Wondering what else you can do to improve your credit score? Here are some tips.
- Pay your bills on time. This is the third time we’ve mentioned it, but it’s really that important! The biggest factor in your credit score calculation is payment history, so you want to get that on track ASAP.
- Pay down debt and maintain low balances. High levels of debt and maxed-out credit limits negatively impact your score. Pay off debt when possible and be cautious with how much you spend with revolving lines of credit.
- Limit the number of credit inquiries you make. Anytime you apply for credit, whether it be a loan, line of credit, or credit card, that company will make a hard inquiry on your credit report. Each time, your score will take a small hit.

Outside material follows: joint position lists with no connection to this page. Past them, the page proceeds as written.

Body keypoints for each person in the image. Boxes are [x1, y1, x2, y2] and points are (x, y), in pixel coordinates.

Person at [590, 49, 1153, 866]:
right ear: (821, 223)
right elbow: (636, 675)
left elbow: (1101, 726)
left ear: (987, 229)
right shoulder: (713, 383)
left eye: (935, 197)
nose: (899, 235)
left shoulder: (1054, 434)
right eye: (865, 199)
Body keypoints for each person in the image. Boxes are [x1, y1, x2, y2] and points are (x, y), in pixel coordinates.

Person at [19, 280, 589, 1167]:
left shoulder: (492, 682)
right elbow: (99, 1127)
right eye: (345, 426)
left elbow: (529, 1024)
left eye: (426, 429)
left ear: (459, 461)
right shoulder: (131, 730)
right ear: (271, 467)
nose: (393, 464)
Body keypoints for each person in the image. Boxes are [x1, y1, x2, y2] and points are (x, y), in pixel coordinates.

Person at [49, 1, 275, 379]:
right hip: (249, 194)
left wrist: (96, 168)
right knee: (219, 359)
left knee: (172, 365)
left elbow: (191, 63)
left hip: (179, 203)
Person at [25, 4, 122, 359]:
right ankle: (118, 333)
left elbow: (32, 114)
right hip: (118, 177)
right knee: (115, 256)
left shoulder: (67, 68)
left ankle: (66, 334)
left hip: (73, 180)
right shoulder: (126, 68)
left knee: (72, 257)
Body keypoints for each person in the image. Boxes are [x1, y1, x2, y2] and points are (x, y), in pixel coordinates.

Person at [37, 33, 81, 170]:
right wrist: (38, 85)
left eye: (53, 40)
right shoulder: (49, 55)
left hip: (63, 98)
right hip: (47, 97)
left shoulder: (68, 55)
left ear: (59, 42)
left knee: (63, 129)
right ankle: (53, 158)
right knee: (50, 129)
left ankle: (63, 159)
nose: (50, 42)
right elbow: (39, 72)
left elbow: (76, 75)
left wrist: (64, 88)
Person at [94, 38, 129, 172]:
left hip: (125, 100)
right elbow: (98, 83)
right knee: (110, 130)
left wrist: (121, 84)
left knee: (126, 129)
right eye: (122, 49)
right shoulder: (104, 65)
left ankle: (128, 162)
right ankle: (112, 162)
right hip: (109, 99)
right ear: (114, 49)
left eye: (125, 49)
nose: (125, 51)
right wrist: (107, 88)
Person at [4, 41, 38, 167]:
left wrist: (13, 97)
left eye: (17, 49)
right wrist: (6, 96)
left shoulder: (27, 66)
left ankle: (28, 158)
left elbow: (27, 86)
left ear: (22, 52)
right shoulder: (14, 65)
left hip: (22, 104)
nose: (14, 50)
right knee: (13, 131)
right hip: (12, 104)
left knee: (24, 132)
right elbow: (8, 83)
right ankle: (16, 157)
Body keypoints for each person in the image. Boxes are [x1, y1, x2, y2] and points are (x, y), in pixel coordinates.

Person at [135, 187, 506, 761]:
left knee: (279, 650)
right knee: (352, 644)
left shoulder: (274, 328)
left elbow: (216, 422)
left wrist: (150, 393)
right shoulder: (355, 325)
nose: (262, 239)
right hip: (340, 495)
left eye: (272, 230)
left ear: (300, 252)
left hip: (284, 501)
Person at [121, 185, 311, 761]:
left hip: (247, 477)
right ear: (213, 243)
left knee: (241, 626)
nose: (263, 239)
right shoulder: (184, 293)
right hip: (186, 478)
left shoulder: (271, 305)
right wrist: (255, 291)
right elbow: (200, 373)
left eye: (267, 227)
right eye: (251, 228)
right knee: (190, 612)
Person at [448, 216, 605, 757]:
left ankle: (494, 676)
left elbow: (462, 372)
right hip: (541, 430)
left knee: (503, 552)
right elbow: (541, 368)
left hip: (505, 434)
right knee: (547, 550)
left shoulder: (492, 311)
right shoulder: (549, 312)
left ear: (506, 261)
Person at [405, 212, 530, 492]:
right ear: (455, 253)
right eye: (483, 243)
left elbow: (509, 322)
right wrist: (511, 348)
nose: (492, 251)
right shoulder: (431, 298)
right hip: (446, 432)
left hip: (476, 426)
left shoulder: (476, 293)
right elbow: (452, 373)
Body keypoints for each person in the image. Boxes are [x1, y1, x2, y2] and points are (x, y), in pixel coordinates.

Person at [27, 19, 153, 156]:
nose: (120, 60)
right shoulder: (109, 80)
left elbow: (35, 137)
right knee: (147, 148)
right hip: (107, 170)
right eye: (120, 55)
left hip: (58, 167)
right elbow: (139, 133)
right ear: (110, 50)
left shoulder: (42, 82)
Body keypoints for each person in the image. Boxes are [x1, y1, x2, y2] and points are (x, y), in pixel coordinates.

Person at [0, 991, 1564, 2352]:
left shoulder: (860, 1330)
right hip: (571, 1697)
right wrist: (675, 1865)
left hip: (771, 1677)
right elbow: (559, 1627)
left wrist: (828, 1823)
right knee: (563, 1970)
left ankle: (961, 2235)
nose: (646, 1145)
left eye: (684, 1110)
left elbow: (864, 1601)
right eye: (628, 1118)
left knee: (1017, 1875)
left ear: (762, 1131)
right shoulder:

- Keep credit cards open. Even if you want to cut back on your credit card usage, it’s important to not close the accounts altogether. Doing so will cut your total credit limit, which increases your credit utilization rate. That’s bad news for your credit score.
- Protect your oldest credit card. Your credit age is an average of all your accounts. Keep the oldest ones open, if possible!
Your credit score won’t improve overnight. It will take some time and diligence, but it can set you up for financial success down the line. Not only are you more likely to be approved for things like a home mortgage, but lenders often have better deals and interest rates for those with good credit.
Building Your Credit History
Maybe you can’t get approved for a standard credit card or you have no credit history at all—what then? It might be time for a secured credit card!
Here’s how this kind of credit card works: you give a bank a refundable security deposit, and they use it as collateral for a credit card. This way, if you default or stop paying your bill, they can use the deposit to cover your balance. This lowers the risk for the lender and gives you the opportunity to prove yourself to be credit-worthy. You can use a secured credit card exactly like any other credit card and no one will know it’s secured.
Authorized Users and Cosigning
There is another way to build credit history: connecting your credit history with someone else’s.
There are two ways to do this:
- Becoming an authorized user on someone else’s credit card
- Getting someone to cosign on a credit card or loan for you
Neither of these options should be entered into lightly: if you default or can’t pay the credit card bill, the cosigner or primary user is held responsible for the charges.
These options are most typically used by parents who want to help their teenagers build credit. If you have a history of bad credit, it may be more difficult for you to find someone willing to risk their own credit history for you.
Regain Control of Your Money
Even the smallest steps towards good money habits can make big differences in the long run. Know that it can take months— or even years— to really start reaping the benefits of your healthy changes, but it’s important to stick to your plans and goals. Every day that you use your credit card responsibly, pay your bills on time, and save to eliminate debt is a day spent working towards financial security and stability. A better credit score means more opportunities and lower interest rates!